Of all the specialists on the team, Wigley’s
young rheumatology colleague Laura Hummers probably
works most closely with him. She joined the faculty
a year ago, after finishing her three-year rheumatology
fellowship here. “I hadn’t decided whether
to do bench or clinical research, so I looked for a
place that offers both,” she says. “When
I watched Dr. Wigley work, it all clicked.”
Today, she’s deep into a project with a Dartmouth
cardiologist exploring the possibility that in scleroderma
the body’s ability to make new blood vessels is
undermined. She’s also Wigely’s right arm
in providing clinical care (“I review all the
new patients, so we can see the sickest right away”).

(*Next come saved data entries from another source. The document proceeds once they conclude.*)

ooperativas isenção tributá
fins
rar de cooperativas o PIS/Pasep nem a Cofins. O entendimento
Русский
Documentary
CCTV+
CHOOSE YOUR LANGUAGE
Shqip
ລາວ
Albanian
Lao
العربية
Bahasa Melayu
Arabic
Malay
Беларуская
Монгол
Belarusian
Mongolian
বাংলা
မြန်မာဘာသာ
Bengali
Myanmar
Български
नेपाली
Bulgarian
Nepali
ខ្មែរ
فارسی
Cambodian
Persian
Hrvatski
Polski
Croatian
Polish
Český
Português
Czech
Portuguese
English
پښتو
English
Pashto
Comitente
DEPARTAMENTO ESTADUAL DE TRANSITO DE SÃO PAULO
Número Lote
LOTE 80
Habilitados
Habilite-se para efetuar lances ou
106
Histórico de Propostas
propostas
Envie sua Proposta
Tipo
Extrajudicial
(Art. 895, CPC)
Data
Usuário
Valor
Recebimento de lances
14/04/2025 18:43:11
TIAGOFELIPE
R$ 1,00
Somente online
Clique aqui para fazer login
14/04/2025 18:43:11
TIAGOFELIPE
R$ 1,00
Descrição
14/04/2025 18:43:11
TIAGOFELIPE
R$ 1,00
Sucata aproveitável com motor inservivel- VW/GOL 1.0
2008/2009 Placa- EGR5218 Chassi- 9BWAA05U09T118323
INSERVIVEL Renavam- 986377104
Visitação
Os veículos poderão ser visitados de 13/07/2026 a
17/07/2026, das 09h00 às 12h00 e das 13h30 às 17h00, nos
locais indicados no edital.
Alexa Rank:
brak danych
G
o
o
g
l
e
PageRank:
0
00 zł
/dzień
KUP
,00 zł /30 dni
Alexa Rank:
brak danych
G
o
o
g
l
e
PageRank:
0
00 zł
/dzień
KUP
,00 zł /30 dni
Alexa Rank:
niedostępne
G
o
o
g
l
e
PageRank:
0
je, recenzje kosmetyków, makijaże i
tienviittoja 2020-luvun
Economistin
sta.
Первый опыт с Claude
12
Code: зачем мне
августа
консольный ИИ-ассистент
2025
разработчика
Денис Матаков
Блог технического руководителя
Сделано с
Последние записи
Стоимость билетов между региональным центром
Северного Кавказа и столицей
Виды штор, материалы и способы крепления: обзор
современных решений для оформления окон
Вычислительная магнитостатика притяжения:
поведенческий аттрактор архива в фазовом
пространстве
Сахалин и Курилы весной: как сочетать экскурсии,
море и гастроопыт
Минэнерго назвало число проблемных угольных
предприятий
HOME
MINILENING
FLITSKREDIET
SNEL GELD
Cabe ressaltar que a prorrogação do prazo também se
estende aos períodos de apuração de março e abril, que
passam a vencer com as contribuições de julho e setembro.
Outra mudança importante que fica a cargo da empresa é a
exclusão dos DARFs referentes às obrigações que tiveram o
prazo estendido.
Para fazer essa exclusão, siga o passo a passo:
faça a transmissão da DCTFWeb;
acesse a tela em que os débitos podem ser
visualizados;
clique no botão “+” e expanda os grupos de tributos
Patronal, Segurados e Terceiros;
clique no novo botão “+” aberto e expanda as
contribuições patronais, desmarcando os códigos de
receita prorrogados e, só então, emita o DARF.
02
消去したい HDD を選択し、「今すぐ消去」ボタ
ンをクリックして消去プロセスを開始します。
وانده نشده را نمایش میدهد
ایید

Of Wigley, Hummers says, “He’s exactly the
kind of doctor I want to be—an amazing mentor
with superb clinical skills who cares deeply about every
single one of his patients. He’ll see 30 in one
day. I wonder if he sleeps.”
*****
For weeks after Wigley decided on a treatment for
Nancy Bechtle’s scleroderma, the medication—an
immunosuppressant ordinarily used to prevent organ rejection
in people who’ve had a heart or kidney transplant—seemed
to have little effect. Then, says Bechtle’s husband,
Joachim, “I noticed one day when I was massaging
Nancy’s hands and feet that I could squish a little
more skin together.” Soon, she could wriggle her
feet into her ski boots.
Finally, about a year and a half ago, it was clear
that Bechtle had improved so much that she could go
off the drug. Today, she looks—and feels—her
pre-scleroderma self. She’s returned to the slopes
and been diving in the Pacific. She still keeps chemical
hand-warmers and gloves at the ready, but even her Raynaud’s
attacks have subsided.
The only problem is, she still has scleroderma. At
any time, her old symptoms could resurface, or new,
more frightening ones could appear.
One day, overwhelmed by thoughts of what the disease
could still do to her, she e-mailed Wigley one question:
“What if I go over a cliff?”
His reply, which she only later realized had been
posted in the wee hours, Baltimore time, went straight
to her heart: “I will have a net there for you.”